On maps of the city the Prague Funicular may be listed with its Czech name i.e. Lanova Draha. Some sites describe it as a cable car. That’s true in so far as it is pulled by a cable but it runs on tracks. Hence why we call it a Funicular and not a cable car.
It was first operated by water compression in 1891 as a means of getting up to the newly constructed Petrin Tower but it lasted only until 1916. In 1932 a private business took it over to rebuild and electrify it to service the tower and the newly opened observatory but in 1965 it was largely destroyed by a landslide. Since 1985 it has been working again, this time as part of the public transport network.
Where is the Prague Funicular?
It’s on the Castle side of the river but on the opposite hill with all the trees. At the top end you are aiming for the Stefanik Observatory. At the bottom you are aiming for the Ujezd tram stop. Coming from the Castle or the Lesser Town just get off at Ujezd (trams 15, 20 and 22). Cross the road and walk up to the garden then turn right. The Prague Funicular building is at the end of the garden and pictured below.
If you are coming across the river from the Old Town side then when you get off the tram at the Ujezd stop you need to walk to the end of the road, turn right, cross the tramline to the other side, turn right and walk to the end of the garden. By then you’ll see the signs. The website further down this page has details.

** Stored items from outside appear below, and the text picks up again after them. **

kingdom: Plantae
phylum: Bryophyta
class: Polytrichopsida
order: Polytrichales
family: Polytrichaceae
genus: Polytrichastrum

Frequency depends on the season and the time of day but give or take it’s every 15 minutes. Just note that there is an intermediate stop called Nebozizek and you can get off here to walk the last part through the Petrin Park. Otherwise, stay on the Funicular to the end.
How Much Is It?
You can consider that the Prague Funicular is part of the regular integrated public transport system so it accepts all valid DPP tickets/passes and associated discounted/free options (if you are aged 60 or over read the Exploring Prague Over 60 post for how to get free/discounted travel in Prague). If you buy tickets at the Funicular then check the How to Use a Touch-Screen Ticket Machine post. A basic ticket to ride is CZK24.
Why Use It?
Not only is it scenic, it’s also the fastest and most comfortable way of getting up to the Petrin Park/Watchtower (Little Eiffel Tower). From the Prague Funicular entry area you have the option to follow the pathway which comes out in the same place but it’ll take you 30 minutes of slogging uphill walking. Travelling at 4 metres per second on the Prague Funicular it takes a little over 2 minutes.
The route people often take is to cross the Legie Bridge (by the National Theatre). Then stop at Cafe Savoy for a break before continuing to the end of the road and the Communist Prisoner Memorial. Then the Funicular to Petrin Park, the Little Eiffel Tower and working your way around to the left you head to Strahov Monastery (stop for a beer/food), Loreta and finally Prague Castle.
Note that maintenance of the Prague Funicular is always in March and October. Normally it’s out of service for at least 2 weeks but occasionally for longer. Check the DPP Website for exact operation dates.